_Assignment_.
Your answer must contain only the lines from the one containing "Privacy and Cookie Policy" through the end of the entries below, reproduced character for character.
===== Task inputs
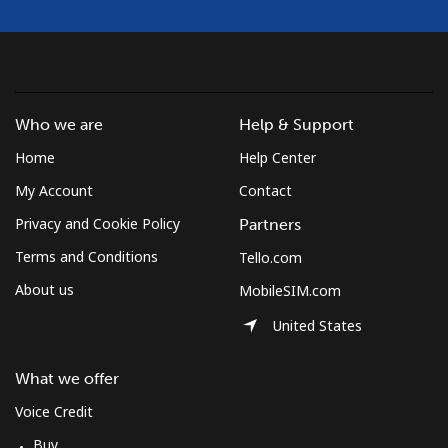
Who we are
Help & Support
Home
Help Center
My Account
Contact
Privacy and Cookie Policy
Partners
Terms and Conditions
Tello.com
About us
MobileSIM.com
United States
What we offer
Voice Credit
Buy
==========
_Expected output_.
Privacy and Cookie Policy
Partners
Terms and Conditions
Tello.com
About us
MobileSIM.com
United States
What we offer
Voice Credit
Buy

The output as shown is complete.